Michelle Slater
The Australian energy regulator anticipates that unit two at Loy Yang A will be online before peak summer demand, but was always planning for contingencies in case of energy shortfalls.
The Victorian government wants to negotiate multi-year contracts with the Australian Energy Market Operator to mitigate against risks of coal generators from failing when they are most needed.
Energy Minister Lily D’Ambrosio announced yesterday she wants Victoria to go alone as the state was “sick of waiting for the national energy rules to change”.
AEMO can only negotiate Reliability and Emergency Reserve Trader agreements nine months in advance to shore-up additional power during peak summer periods.
Instead, Victoria wants to negotiate multi-year contracts with the market operator for additional reserves in an attempt to bring in more certainty for the state, but when it was cheaper to do so.
Ms D’Ambrosio said Victoria was not “willing to wait on the sidelines when it comes to planning for our energy future”, and would bring it up at the Energy Council COAG meeting.
“Which is why we’re breaking free from the federal government’s outdated rules and getting it done ourselves,” Ms D’Ambrosio said.
“Securing longer-term reserve power is not a silver bullet, but it’s important we use everything in our arsenal to help AEMO balance our energy supply and demand during prolonged hot weather.”
An AEMO spokeswoman said the regulator was “supportive of this application” as it would allow reserve resources to be secured well in advance.
“Enabling us to negotiate multi-year contracts for a lower cost than annual, short term contracts,” she said.
AEMO is due to release this year’s RERT in December.

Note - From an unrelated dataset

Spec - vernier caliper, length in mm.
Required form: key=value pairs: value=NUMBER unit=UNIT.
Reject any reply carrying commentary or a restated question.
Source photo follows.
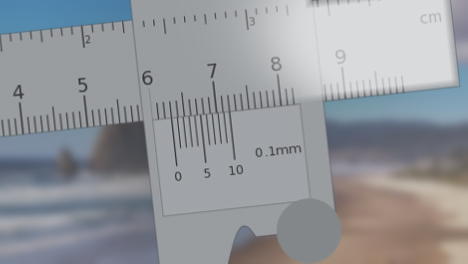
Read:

In 2017, it had contracted 100 diesel generators in Morwell as an emergency summer back-up but they were never called upon.
The regulator had previously warned that between 260,000 and 1.3 million households could be without power this summer if outages at Loy Yang A and Mortlake gas plant extend into summer.
Loy Yang A owner AGL was confident the station would be reliable for summer, and unit two repairs were ahead of schedule after it went offline in May.
“It’s important we get this unit back pre-summer and do maintenance on the other units so they are reliable prior to summer,” AGL coal operations general manager Steve Rieniets said.
Grattan Institute energy program director Tony Wood said analysis had forecast a risk of shortfalls this summer given the outages at Loy Yang A and Mortlake, however, beyond that the outlook was “a lot better”.
“AEMO needs to demonstrate [longer-term contracts] is good value to for money, right now we know we need more capacity this summer, but we may not it need it for years two or three,” Mr Wood said.
“So AEMO needs to be convinced it’s needed beyond year one.”
Federal Energy Minister Angus Taylor said the proposal was “worthy of consideration” and “planning a few years ahead has some advantages” but it was important to get the trade-off right.
“The future of the RERT is an important consideration,” Mr Taylor said.
“It’s a short-term mechanism, not a genuine strategic reserve, and some take the view that a longer term strategic reserve is ultimately going to be necessary.”